Once CS is diagnosed, serial laboratory follow-up is required to assess the duration of treatment.26 In this study, the number of tests during serial follow-up varied from one to four. Testing methods also varied. Reverse sequence testing is emerging as a high throughput and cost-effective method for screening syphilis;27 however, it is still limited in the clinical setting. Meanwhile, out data have shown different algorithms of follow-up tests between sites. Considering the scarce prevalence of CS, it is important to share a standardized algorithm for the evaluation and treatment of CS at the national level to improve treatment outcomes.
In Korea, cases of CS have been reported occasionally in specific case reports. There are no published data with yearly long-term follow-up. Differences in the numbers reported in the Centers for Disease Control (10-33 infants with proven CS) and NHIS databases indicate the clinical complexity of diagnosis and limitations of self-reporting. A strength of our study was that it used nationwide accumulative data with updates on recent rates of CS, including long-term complications.
A limitation of this study was that it depended on infant claim data; therefore, maternal information, including adequate treatment, spontaneous abortion, and stillbirths, were not included. Data analysis after 2018 can add some additional trends and outcomes of CS. The data did not have records collected from laboratories, notably on the severity of conditions and health behavior of beneficiaries. Since the information was obtained from the diagnosis code entered by each hospital, there could be data omission or limited detailed information about the diseases of each subject. There could be a discrepancy between the diagnoses entered in the database and the actual diseases that the patients had.
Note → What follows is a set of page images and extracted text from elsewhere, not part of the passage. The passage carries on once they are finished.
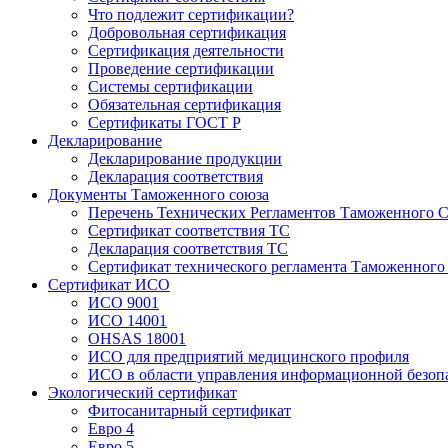
Что подлежит сертификации?
Добровольная сертификация
Сертификация деятельности
Проведение сертификации
Системы сертификации
Обязательная сертификация
Сертификаты ГОСТ Р
Декларирование
Декларирование продукции
Декларация соответствия
Документы Таможенного союза
Перечень Технических Регламентов Таможенного С
Сертификат соответствия ТС
Декларация соответствия ТС
Сертификат технического регламента Таможенного
Сертификат ИСО
ИСО 9001
ИСО 14001
OHSAS 18001
ИСО для предприятий медицинского профиля
ИСО в области управления информационной безоп
Экологический сертификат
Фитосанитарный сертификат
Евро 4
Евро 5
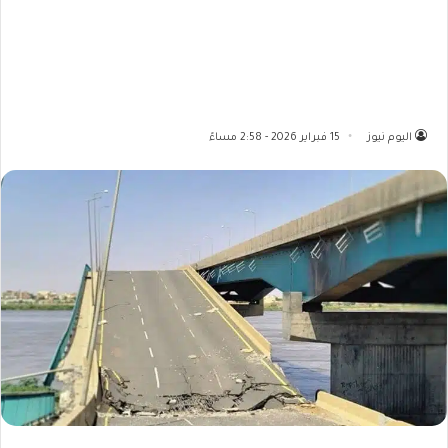
اليوم نيوز
15 فبراير 2026 - 2:58 مساءً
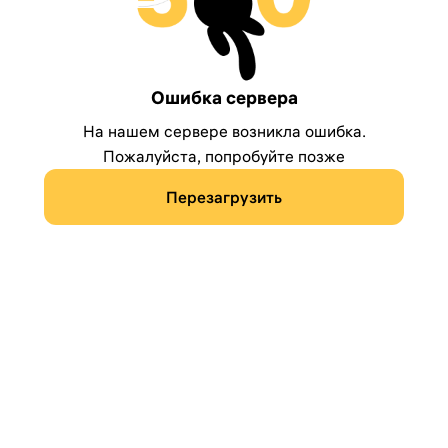
Ошибка сервера
На нашем сервере возникла ошибка.
Пожалуйста, попробуйте позже
Перезагрузить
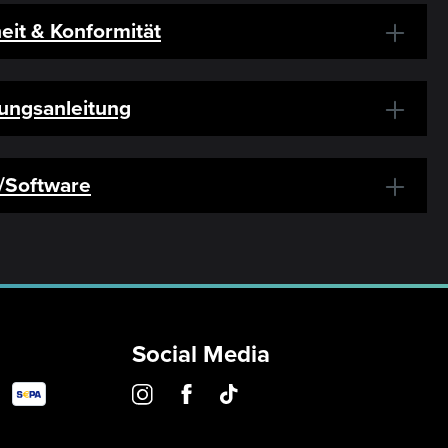
eit & Konformität
ungsanleitung
r/Software
Social Media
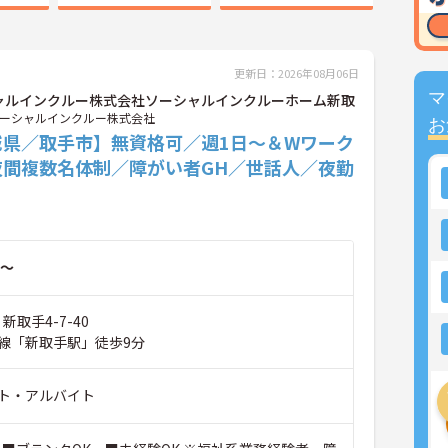
更新日：2026年08月06日
マ
ャルインクルー株式会社ソーシャルインクルーホーム新取
ーシャルインクルー株式会社
お
城県／取手市】無資格可／週1日～＆Wワーク
夜間複数名体制／障がい者GH／世話人／夜勤
～
新取手4-7-40
線「新取手駅」徒歩9分
ト・アルバイト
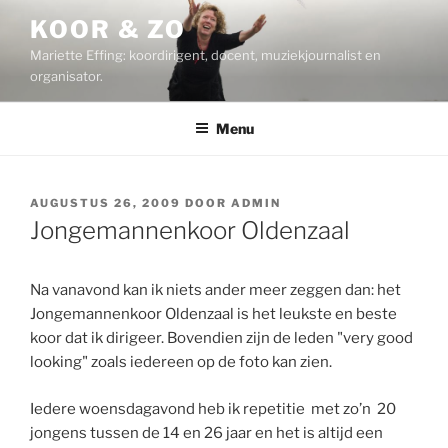
Ga
KOOR & ZO
naar
Mariette Effing: koordirigent, docent, muziekjournalist en
de
organisator.
inhoud
Menu
GEPLAATST
AUGUSTUS 26, 2009
DOOR
ADMIN
OP
Jongemannenkoor Oldenzaal
Na vanavond kan ik niets ander meer zeggen dan: het
Jongemannenkoor Oldenzaal is het leukste en beste
koor dat ik dirigeer. Bovendien zijn de leden "very good
looking" zoals iedereen op de foto kan zien.
Iedere woensdagavond heb ik repetitie met zo’n 20
jongens tussen de 14 en 26 jaar en het is altijd een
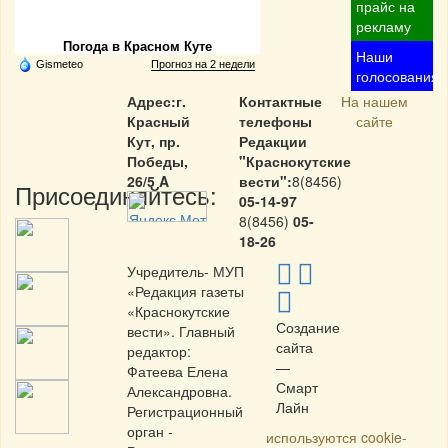
Частная реклама
прайс на
рекламу
Погода в Красном Куте
Наши
Gismeteo
Прогноз на 2 недели
голосования
Адрес:г.
Контактные
На нашем
Красный
телефоны
сайте
Кут, пр.
Редакции
Победы,
"Краснокутские
26/5 A
вести":
8(8456)
Присоединяйтесь:
05-14-97
8(8456)
05-
18-26
Учредитель- МУП
«Редакция газеты
«Краснокутские
Создание
вести». Главный
сайта
редактор:
—
Фатеева Елена
Смарт
Александровна.
Лайн
Регистрационный
орган -
используются cookie-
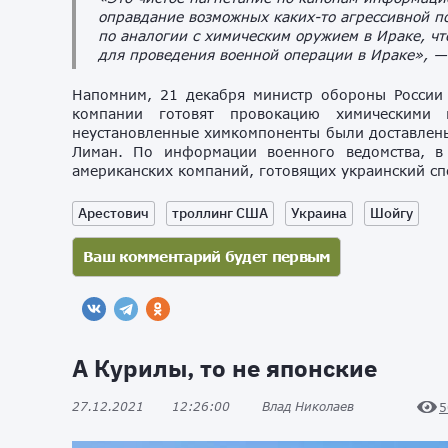
оправдание возможных каких-то агрессивной п
по аналогии с химическим оружием в Ираке, чт
для проведения военной операции в Ираке», —
Напомним, 21 декабря министр обороны Росси
компании готовят провокацию химическими 
неустановленные химкомпоненты были доставлены
Лиман. По информации военного ведомства, в
американских компаний, готовящих украинский сп
Арестович
троллинг США
Украина
Шойгу
А Курилы, то не японские
27.12.2021
12:26:00
Влад Николаев
5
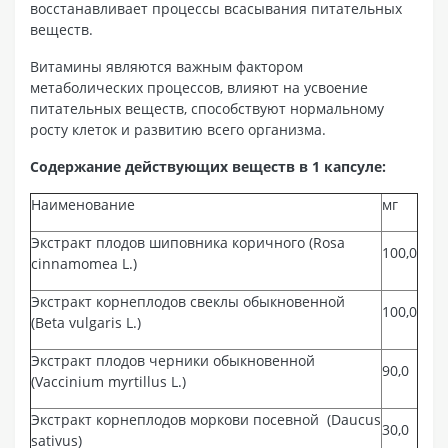
восстанавливает процессы всасывания питательных
веществ.
Витамины являются важным фактором
метаболических процессов, влияют на усвоение
питательных веществ, способствуют нормальному
росту клеток и развитию всего организма.
Содержание действующих веществ в 1 капсуле:
Наименование
мг
Экстракт плодов шиповника коричного (Rosa
100,0
cinnamomea L.)
Экстракт корнеплодов свеклы обыкновенной
100,0
(Beta vulgaris L.)
Экстракт плодов черники обыкновенной
90,0
(Vaccinium myrtillus L.)
Экстракт корнеплодов моркови посевной (Daucus
30,0
sativus)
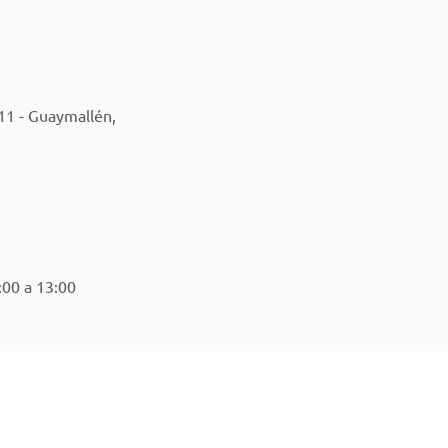
11 - Guaymallén,
:00 a 13:00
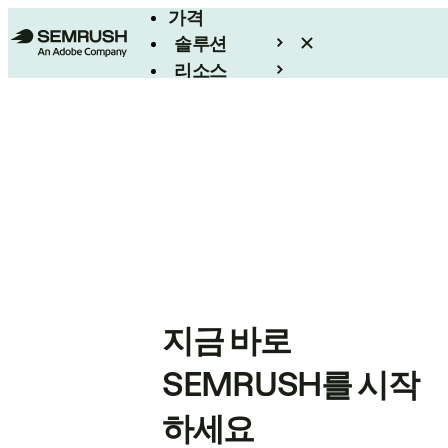
가격
솔루션
리소스
엔터프라이즈
지금 바로
SEMRUSH를 시작
하세요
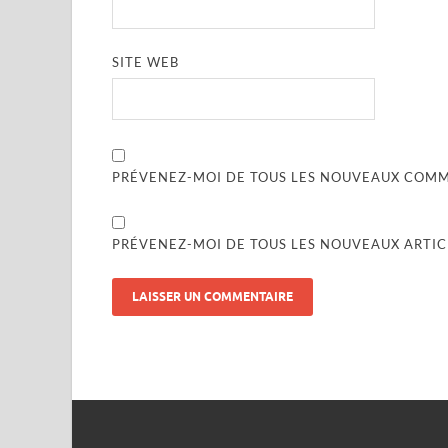
SITE WEB
PRÉVENEZ-MOI DE TOUS LES NOUVEAUX COMME
PRÉVENEZ-MOI DE TOUS LES NOUVEAUX ARTICL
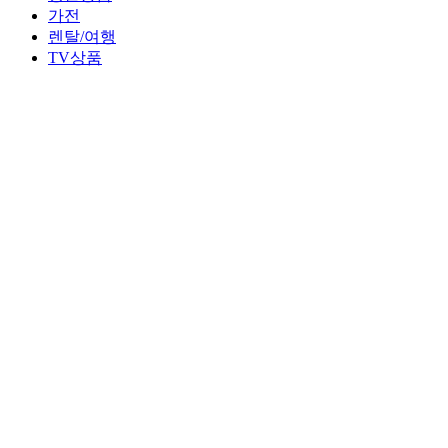
가전
렌탈/여행
TV상품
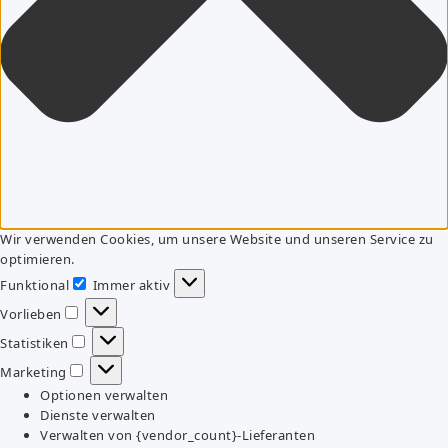
Wir verwenden Cookies, um unsere Website und unseren Service zu
optimieren.
Funktional
Immer aktiv
Funktional
Vorlieben
Vorlieben
Statistiken
Statistiken
Marketing
Marketing
Optionen verwalten
Dienste verwalten
Verwalten von {vendor_count}-Lieferanten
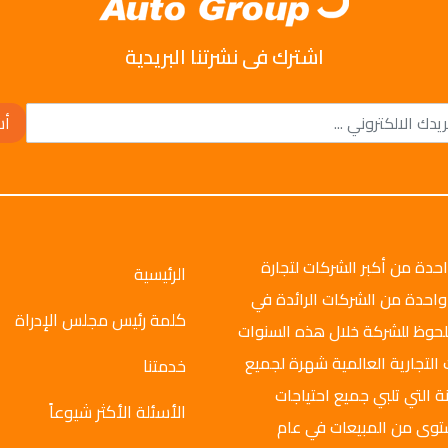
اشترك فى نشرتنا البريدية
أش
وتو جروب عام 2008م، وهي واحدة من أكبر الشركات لتجارة
الرئيسية
واحدة من الشركات الرائدة في
كلمة رئيس مجلس الإدراة
ملحوظ للشركة خلال هذه السنوات
 التجارية العالمية شهرة لجميع
خدمتنا
ة التي تلبي جميع احتياجات
الأسئلة الأكثر شيوعاً
ستوى من المبيعات في عام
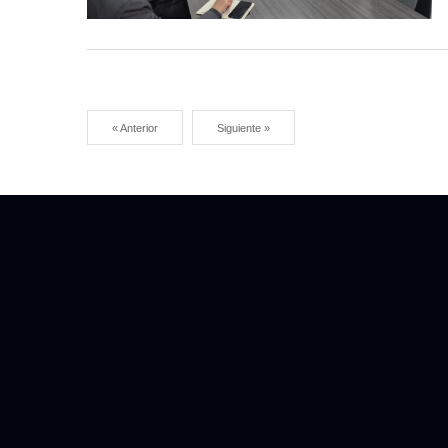
« Anterior
Siguiente »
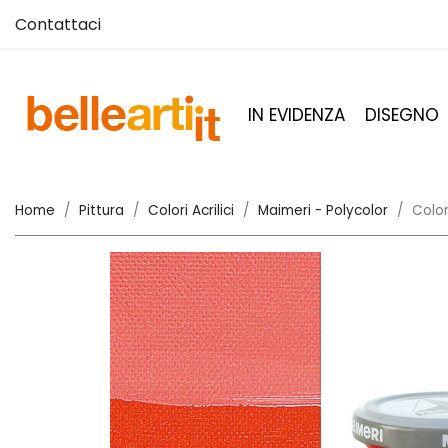
Contattaci
IN EVIDENZA
DISEGNO
Home
Pittura
Colori Acrilici
Maimeri - Polycolor
Color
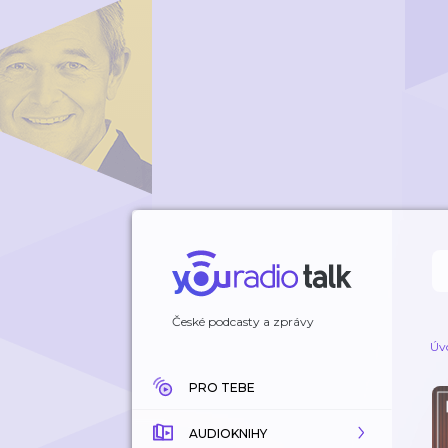
České podcasty a zprávy
Úv
PRO TEBE
AUDIOKNIHY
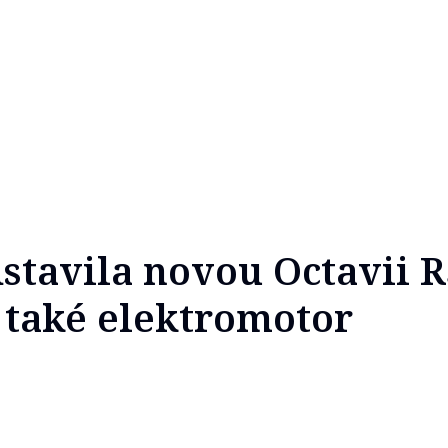
stavila novou Octavii R
také elektromotor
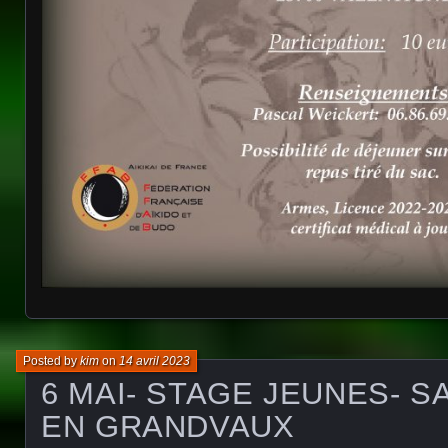
Posted by
kim
on
14 avril 2023
6 MAI- STAGE JEUNES- S
EN GRANDVAUX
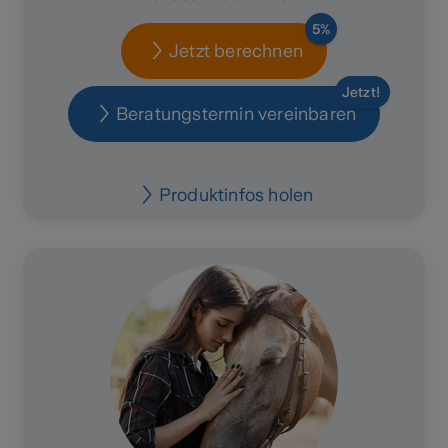
5%
Jetzt berechnen
Jetzt!
Beratungstermin vereinbaren
Produktinfos holen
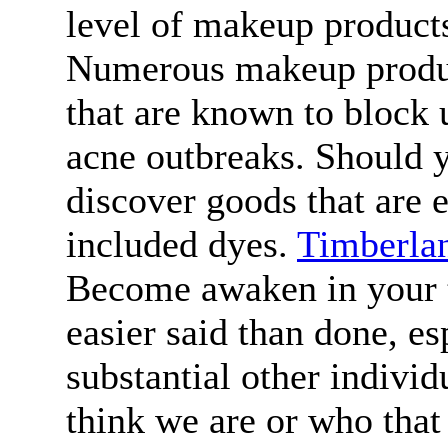
level of makeup products
Numerous makeup product
that are known to block 
acne outbreaks. Should y
discover goods that are e
included dyes.
Timberlan
Become awaken in your tr
easier said than done, e
substantial other indivi
think we are or who that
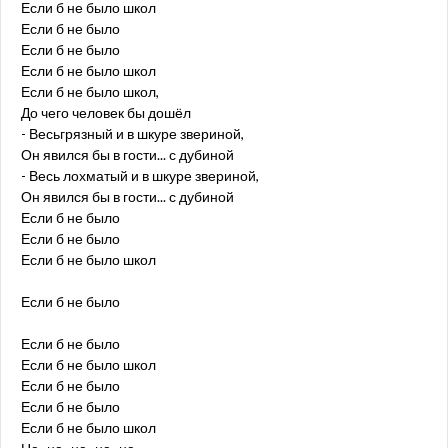
Если б не было школ
Если б не было
Если б не было
Если б не было школ
Если б не было школ,
До чего человек бы дошёл
- Весьгрязный и в шкуре звериной,
Он явился бы в гости... с дубиной
- Весь лохматый и в шкуре звериной,
Он явился бы в гости... с дубиной
Если б не было
Если б не было
Если б не было школ
Если б не было
Если б не было
Если б не было школ
Если б не было
Если б не было
Если б не было школ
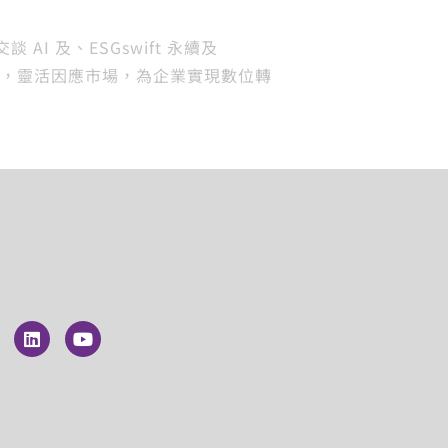
 AI 及、ESGswift 永續及
經驗，靈活因應市場，為企業實現數位轉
Furthermore, as the claims data were generated to reimburse healthcare services eligible for coverage, non-covered healthcare services were not assessed. Information about the residence of beneficiaries may not be reliable, since HIRA data are collected based on the location of providers; therefore, a beneficiary may have received healthcare services in a different area from where they actually reside.
Another limitation of our study was that it only included infants born in Korea, and the results may not be generalizable to other regions in the world.